EXERCISE DATA:
- - -

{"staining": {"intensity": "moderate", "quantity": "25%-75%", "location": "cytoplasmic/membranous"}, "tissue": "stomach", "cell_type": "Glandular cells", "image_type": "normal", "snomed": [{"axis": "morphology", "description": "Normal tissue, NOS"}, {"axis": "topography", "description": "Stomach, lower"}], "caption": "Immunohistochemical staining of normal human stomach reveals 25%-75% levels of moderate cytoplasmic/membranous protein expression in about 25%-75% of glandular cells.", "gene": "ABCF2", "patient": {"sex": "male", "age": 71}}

- - -

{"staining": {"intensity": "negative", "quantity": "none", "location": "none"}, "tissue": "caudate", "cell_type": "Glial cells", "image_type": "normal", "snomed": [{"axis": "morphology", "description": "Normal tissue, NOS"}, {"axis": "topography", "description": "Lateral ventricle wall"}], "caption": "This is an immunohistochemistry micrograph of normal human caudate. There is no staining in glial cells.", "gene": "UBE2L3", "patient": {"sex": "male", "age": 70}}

- - -

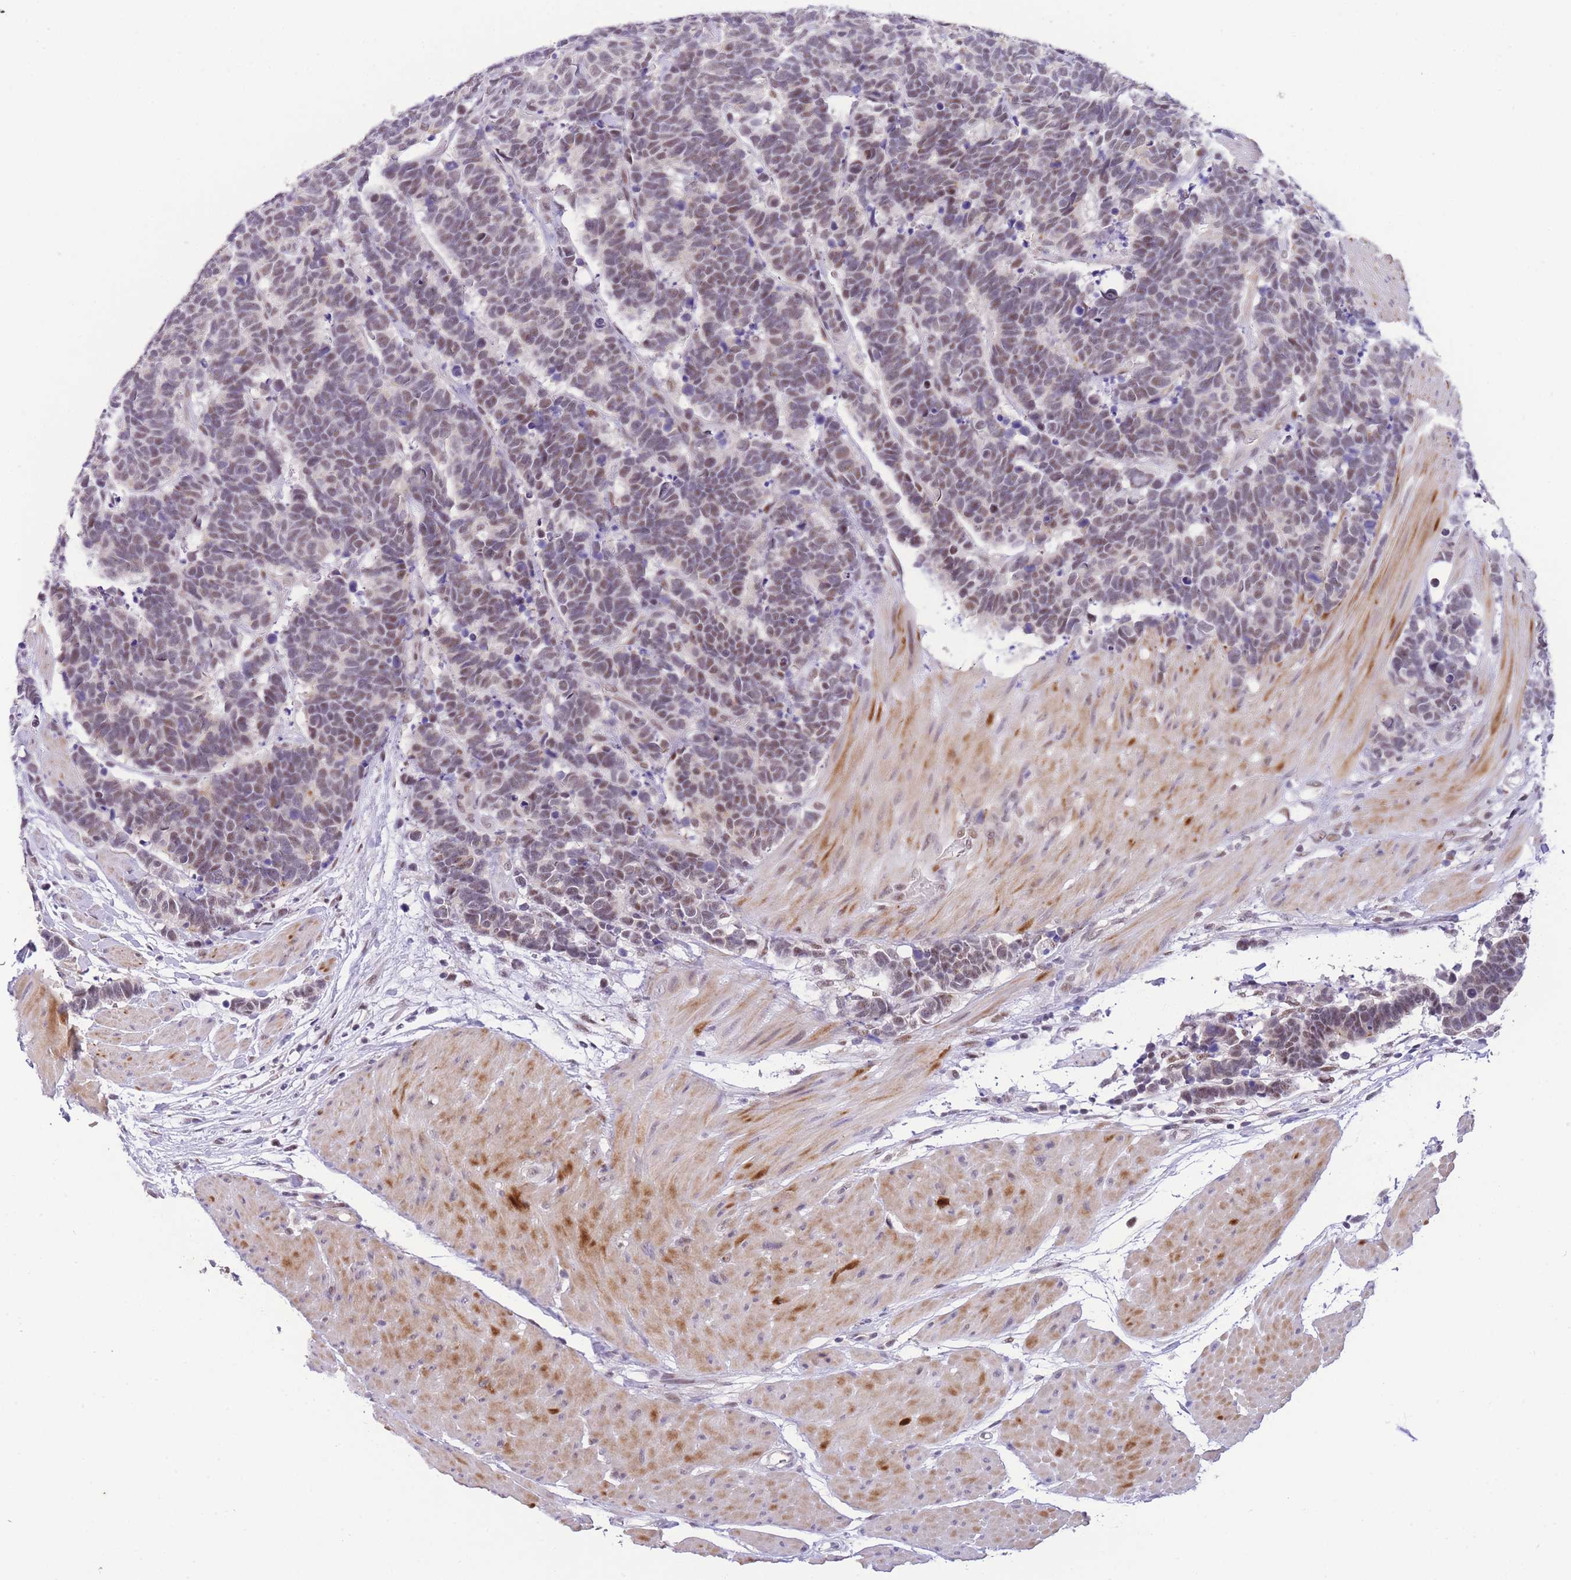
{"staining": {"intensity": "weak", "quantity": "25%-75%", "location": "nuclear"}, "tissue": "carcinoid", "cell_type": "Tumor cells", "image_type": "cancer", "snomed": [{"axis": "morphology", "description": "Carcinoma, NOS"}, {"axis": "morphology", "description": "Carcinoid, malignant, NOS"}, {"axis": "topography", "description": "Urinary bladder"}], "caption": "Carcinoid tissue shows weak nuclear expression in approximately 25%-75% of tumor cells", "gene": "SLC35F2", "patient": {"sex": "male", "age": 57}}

- - -

EXERCISE REQUIREMENTS:
Among the lines of the listing above, count those that include the string "Normal" and give that total alone.

EXPECTED ANSWER:
2